À medida que a biologia cumpre o seu papel (e não consta que, apesar do profissionalismo do treino, Cristiano tenha encontrado o elixir do rejuvenescimento permanente) vai ser cada vez mais difícil o ego do jogador compatibilizar-se com outras formas de estar nas equipas de topo. Ou seja, a adaptação a uma atitude de servir a equipa e não dela se ajustar à sua maneira de jogar será cada vez mais problemática e nem todos os treinadores terão a paciência eclesiástica do Fernando Santos. Este parece-me ser o problema central do CR7. Foi inexcedível na criação de condições físicas e de treino para adiar o mais possível o efeito da biologia. Mas provavelmente não terá preparado a adaptação da sua própria personalidade ao novo contexto que vai encontrar em qualquer equipa de topo, esteja a ela afetivamente ligado como ao ManUnited ou nela caia do céu sem qualquer proximidade mas apenas para prolongar carreira.

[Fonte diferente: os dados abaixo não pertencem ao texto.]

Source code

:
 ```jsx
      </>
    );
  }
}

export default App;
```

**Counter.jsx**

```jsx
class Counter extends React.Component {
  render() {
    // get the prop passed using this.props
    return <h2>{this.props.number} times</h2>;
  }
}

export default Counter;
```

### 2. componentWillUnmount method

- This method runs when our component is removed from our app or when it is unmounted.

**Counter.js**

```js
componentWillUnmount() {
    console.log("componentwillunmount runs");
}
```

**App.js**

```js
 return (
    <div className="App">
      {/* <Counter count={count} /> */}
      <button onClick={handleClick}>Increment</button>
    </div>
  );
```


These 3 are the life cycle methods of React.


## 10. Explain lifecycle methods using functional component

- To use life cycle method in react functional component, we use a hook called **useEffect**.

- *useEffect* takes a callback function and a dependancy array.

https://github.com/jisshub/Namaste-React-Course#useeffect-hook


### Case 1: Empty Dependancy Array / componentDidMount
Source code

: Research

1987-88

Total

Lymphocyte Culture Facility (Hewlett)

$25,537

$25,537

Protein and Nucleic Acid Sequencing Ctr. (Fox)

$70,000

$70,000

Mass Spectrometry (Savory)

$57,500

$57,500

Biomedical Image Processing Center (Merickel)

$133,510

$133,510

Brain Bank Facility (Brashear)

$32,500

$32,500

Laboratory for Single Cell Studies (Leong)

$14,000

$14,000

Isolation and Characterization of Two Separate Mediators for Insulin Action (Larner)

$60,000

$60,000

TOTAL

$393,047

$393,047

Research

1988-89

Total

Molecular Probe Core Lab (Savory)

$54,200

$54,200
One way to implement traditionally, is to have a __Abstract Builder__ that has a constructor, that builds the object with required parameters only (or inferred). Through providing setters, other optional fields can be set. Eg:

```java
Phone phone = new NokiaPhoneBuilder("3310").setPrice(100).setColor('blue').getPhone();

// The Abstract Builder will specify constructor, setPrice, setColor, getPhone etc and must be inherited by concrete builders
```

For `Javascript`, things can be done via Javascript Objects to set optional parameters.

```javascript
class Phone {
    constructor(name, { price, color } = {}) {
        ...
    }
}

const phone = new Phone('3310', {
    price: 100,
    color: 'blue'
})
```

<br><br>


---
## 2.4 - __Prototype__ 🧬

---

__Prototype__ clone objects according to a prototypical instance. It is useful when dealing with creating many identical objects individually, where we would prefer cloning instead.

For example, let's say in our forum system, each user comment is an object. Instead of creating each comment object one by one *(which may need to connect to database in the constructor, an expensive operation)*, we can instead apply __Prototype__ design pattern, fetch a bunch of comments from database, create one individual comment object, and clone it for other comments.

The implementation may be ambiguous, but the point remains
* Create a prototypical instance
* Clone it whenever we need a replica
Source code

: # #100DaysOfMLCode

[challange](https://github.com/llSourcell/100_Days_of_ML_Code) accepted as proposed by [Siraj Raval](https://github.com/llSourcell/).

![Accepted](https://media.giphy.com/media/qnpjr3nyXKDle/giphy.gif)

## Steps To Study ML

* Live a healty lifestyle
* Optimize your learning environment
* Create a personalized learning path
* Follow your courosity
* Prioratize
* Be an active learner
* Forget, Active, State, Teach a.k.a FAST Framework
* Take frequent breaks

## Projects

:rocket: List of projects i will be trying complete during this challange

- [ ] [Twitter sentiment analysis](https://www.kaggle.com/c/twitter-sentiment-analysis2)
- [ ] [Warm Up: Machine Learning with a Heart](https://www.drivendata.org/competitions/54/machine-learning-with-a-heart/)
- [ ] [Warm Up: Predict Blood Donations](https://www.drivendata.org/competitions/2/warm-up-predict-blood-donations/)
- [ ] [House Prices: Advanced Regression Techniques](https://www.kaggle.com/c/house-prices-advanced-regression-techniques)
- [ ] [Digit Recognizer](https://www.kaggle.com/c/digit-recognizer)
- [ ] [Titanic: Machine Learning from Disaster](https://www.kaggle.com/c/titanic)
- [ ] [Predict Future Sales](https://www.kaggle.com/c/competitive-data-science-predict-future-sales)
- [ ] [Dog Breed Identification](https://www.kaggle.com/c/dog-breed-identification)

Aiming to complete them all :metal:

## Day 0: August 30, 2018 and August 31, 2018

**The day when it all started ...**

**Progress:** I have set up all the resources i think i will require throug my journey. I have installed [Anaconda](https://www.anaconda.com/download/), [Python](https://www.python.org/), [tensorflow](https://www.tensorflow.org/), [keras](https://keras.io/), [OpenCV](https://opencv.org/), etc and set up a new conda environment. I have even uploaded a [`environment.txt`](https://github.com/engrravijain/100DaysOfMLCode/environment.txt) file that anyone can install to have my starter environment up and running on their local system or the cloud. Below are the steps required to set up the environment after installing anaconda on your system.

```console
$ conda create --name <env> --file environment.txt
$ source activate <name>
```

Estou certo que o CR7 teve as ajudas necessárias e competentes para preparar a sua vida pós-futebol ou pelo menos pós-competição. Nunca, e bem, veremos o Cristiano a jogar num Beira-Mar qualquer (sem ofensa para os aveirenses) como o Eusébio o fez para equilibrar poupanças prematuramente desperdiçadas. Mas este período que não se compreende bem a que racional corresponde não irá seguramente fazer bem ao ego do CR7. E uma de duas, ou precipita a adaptação de personalidade que já deveria ter começado a fazer com reflexos na sua postura dentro do jogo da equipa, ou então poderá ser traumática.
Estou certo que recusas de massas associativas, como é o caso do movimento que surgiu no Atlético de Madrid, também explicável pela rivalidade bélica madrilena entre os dois emblemas, opondo-se a uma possível contratação, mesmo que por empréstimo, produzirão mais danos no atleta do que ficar no banco ou ser substituído, qualquer que seja a equipa em que isso aconteça.
E, por isso, defendo que a sociedade portuguesa, ou pelo menos a parte dela que rejubila com estas manifestações de reivindicação dos “melhores do mundo”, deve começar a fazer o seu próprio desmame, para mitigar a perda coletiva e inconsolável de vermos o CR 7 afastado dos rankings da proeminência desportiva.